Appropriately, the Senate E-12 Division began with early learning. Last year’s appropriation to early childhood provided scholarships for 9% of eligible children in Minnesota. The coalition MinneMinds is asking for a greater financial commitment from the state to make the scholarships available for many more children. Other bills newly introduced opt for state funding for universal programs for 4-year-olds that are voluntary for families. SF 1751, carried by the Chair of the committee, seeks an increase in funding for Early Childhood and Family Education (ECFE), a Minnesota stalwart for the past 40 years.
Funding for Minnesota Reading Corps, vision therapy pilots, Adult Basic Education and student transportation were requested. One bill that holds particular interest is SF 1765 (Senator Jensen-DFL-SD 24). The intent is to create private-public partnerships to provide students with information technology certifications.
All bills not passed out of committee were “laid over for possible inclusion in an omnibus bill.”
FYI, if a bill is not passed out of committee, referring it on to another, it has become the norm to “lay it over for possible inclusion in an omnibus bill.” This way, once all proposals are heard, legislators can select those they wish to include in a final omnibus bill [scroll down].
Both House and Senate education committees reviewed the Minnesota Department of Education’s work implementing legislation passed last year. It is compelling listening to the development of a statewide infrastructure and see very early signs of improved test scores and graduation rates. All agreed there is a long way to go, but the latest data shows a chipping away at our intractable gap.
Several legislators mentioned how schools in their respective legislative districts are reacting to the recently passed World’s Best Work Force legislation. Expect to hear much more about the implementation of this legislation in the months to come.

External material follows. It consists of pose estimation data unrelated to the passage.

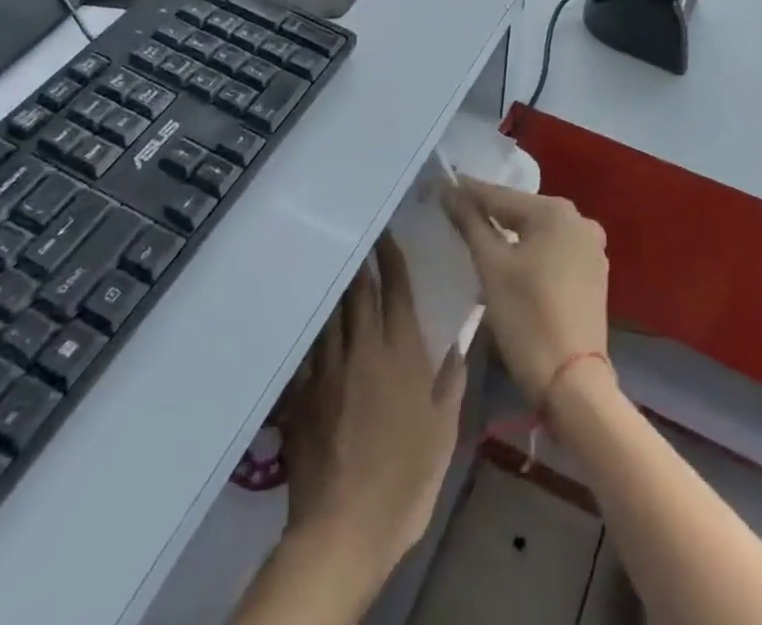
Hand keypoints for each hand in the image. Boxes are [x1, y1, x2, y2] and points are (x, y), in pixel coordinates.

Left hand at [279, 232, 465, 569]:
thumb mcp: (444, 430)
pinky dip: (313, 330)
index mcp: (401, 352)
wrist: (345, 526)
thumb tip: (459, 343)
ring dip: (336, 290)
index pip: (395, 290)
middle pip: (358, 293)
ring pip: (330, 314)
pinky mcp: (302, 394)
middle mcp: (363, 349)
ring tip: (336, 268)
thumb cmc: (406, 477)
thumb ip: (451, 380)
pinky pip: (308, 349)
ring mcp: (328, 370)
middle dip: (360, 263)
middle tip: (358, 238)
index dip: (390, 258)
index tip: (385, 234)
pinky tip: (311, 322)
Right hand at [446, 179, 609, 404]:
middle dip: (490, 213)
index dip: (469, 192)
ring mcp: (591, 247)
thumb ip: (471, 224)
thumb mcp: (491, 268)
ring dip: (510, 235)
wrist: (573, 382)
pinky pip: (554, 251)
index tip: (444, 185)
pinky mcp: (594, 273)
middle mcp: (579, 220)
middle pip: (522, 212)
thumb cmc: (527, 317)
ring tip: (479, 237)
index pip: (501, 196)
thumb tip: (450, 191)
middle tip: (457, 212)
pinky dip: (531, 253)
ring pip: (539, 233)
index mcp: (555, 211)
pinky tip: (512, 263)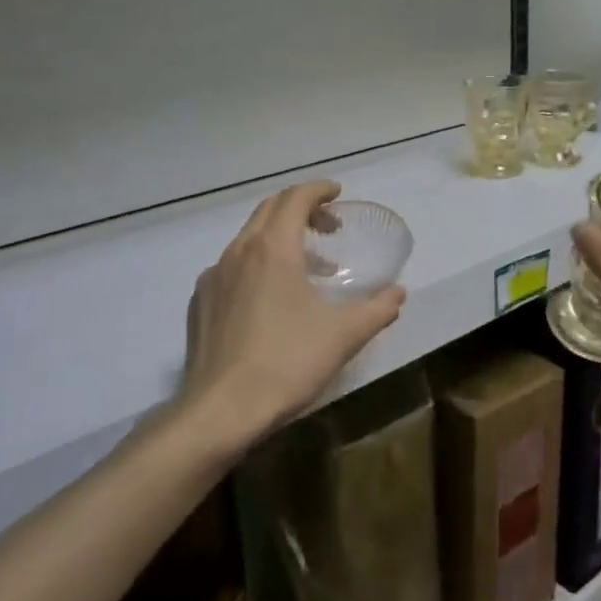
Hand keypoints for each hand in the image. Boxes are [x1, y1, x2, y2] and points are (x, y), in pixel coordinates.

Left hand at [179, 180, 405, 446]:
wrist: (221, 410)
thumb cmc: (287, 363)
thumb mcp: (344, 335)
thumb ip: (378, 309)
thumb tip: (399, 293)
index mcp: (273, 248)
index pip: (295, 198)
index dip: (319, 190)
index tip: (338, 193)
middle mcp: (239, 252)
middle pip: (269, 210)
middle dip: (301, 209)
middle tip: (329, 226)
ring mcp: (214, 276)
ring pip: (249, 238)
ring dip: (281, 238)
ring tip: (310, 267)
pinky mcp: (201, 302)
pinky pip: (232, 266)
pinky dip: (258, 263)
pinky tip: (272, 298)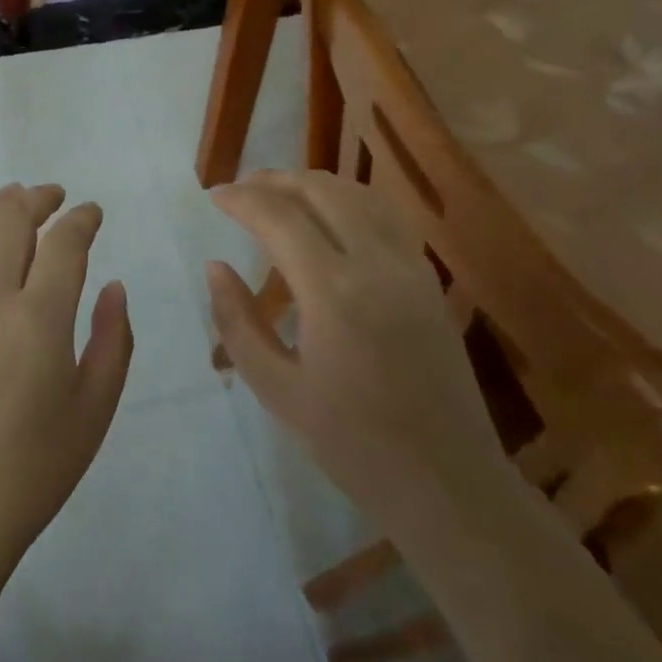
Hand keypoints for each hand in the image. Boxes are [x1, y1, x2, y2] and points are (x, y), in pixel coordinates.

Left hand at [0, 184, 133, 593]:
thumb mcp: (94, 411)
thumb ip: (112, 341)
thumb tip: (114, 286)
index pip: (63, 243)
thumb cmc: (32, 470)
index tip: (93, 212)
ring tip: (14, 198)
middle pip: (9, 220)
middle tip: (56, 197)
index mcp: (37, 321)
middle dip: (38, 198)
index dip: (82, 219)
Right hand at [207, 171, 513, 541]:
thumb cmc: (352, 445)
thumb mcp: (277, 390)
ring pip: (358, 194)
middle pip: (321, 191)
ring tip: (279, 193)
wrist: (448, 482)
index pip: (279, 218)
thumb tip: (215, 266)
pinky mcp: (429, 278)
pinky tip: (331, 215)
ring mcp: (410, 267)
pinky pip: (386, 216)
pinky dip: (349, 199)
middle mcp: (376, 265)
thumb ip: (238, 322)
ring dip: (313, 184)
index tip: (214, 195)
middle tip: (241, 190)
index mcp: (333, 294)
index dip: (242, 198)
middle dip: (274, 180)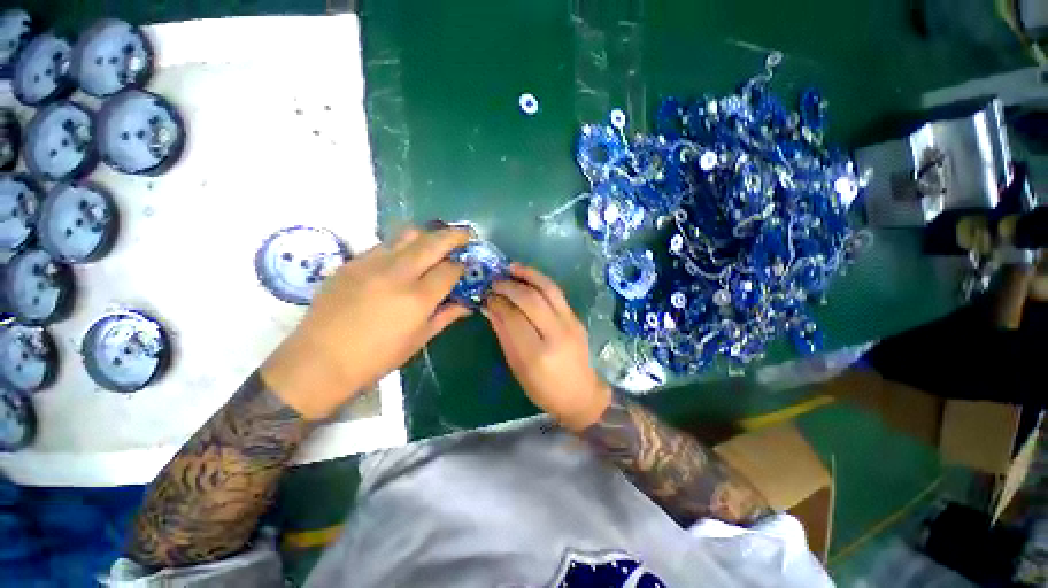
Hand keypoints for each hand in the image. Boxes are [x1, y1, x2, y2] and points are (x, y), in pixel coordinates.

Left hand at [262, 227, 470, 419]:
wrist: (319, 361)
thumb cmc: (376, 358)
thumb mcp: (419, 339)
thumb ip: (446, 316)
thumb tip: (466, 304)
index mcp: (418, 298)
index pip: (450, 269)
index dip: (462, 266)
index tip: (466, 267)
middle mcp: (397, 273)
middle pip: (433, 241)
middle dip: (454, 235)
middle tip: (465, 235)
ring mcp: (372, 263)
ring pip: (408, 234)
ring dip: (427, 236)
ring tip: (433, 244)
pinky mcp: (352, 262)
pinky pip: (384, 245)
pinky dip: (401, 247)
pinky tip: (400, 262)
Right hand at [485, 264, 610, 431]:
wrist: (581, 394)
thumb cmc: (544, 389)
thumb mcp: (518, 367)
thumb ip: (504, 335)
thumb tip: (491, 308)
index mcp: (536, 354)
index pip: (513, 318)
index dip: (498, 303)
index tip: (486, 295)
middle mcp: (556, 334)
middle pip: (530, 300)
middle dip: (509, 286)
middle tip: (494, 282)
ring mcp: (570, 323)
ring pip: (548, 289)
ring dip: (527, 275)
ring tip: (511, 268)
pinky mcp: (576, 317)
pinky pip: (557, 293)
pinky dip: (540, 280)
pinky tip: (528, 277)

Important correction to last week’s update
In our last update, I wrote: “The overarching issue for the 2014 legislature is the November 2014 election. Every constitutional office, every state representative and every senator will stand for election. It can be argued that this is the session voters will remember and is therefore a last chance for elected officials to provide good talking points for door knocking campaigns.”
However, only constitutional offices and state representatives need to stand for election; senators will be up for re-election in 2016. Seriously, sometimes politics just addles my brain – so, so sorry for the confusion.
A Look Ahead
While the education chairs have indicated they will be holding hearings next week, the agendas are still “to be determined.” This changes quickly, so checking the committee schedules is a good way to know what’s “on deck.”
A way to find out what legislators are thinking is to peruse House and Senate bill introductions. This can get a bit wonky, and to make it less difficult we pulled out just those bills currently referred to education committees. This list grows every day the legislature is in session. Committee chairs select bills they will hear in committee, so the vast majority of “bill introductions” may never make it to committee rooms.
Bookmarks for You!
Both House and Senate have several committees that deal with education. Our updates will refer to legislation considered in these committees. You may wish to bookmark them or subscribe to the committee to receive meeting information delivered to your email inbox!
To see what bills are scheduled to be heard on any given day, just link to the committee home page. Each bill to be heard will be hyperlinked and easily accessible. If you ever have a question as to the implication of a bill, please call me, 651-214-6565.
Reminder: don’t ever come to the Capitol without first checking to see if the committee is actually meeting and if the bill you are interested in has been removed from the agenda! All this information can be quickly found on the Minnesota State Legislature front page calendar.
What is Parents United’s agenda?
Our agenda is simple: we don’t speak for parents, but work to provide credible, timely information about education policy and the law-making process so parents can speak for themselves
Truth be told, Parents United is a translator of complex terms and policy implications, as well as a navigator for **a legislative process often oblique to the public.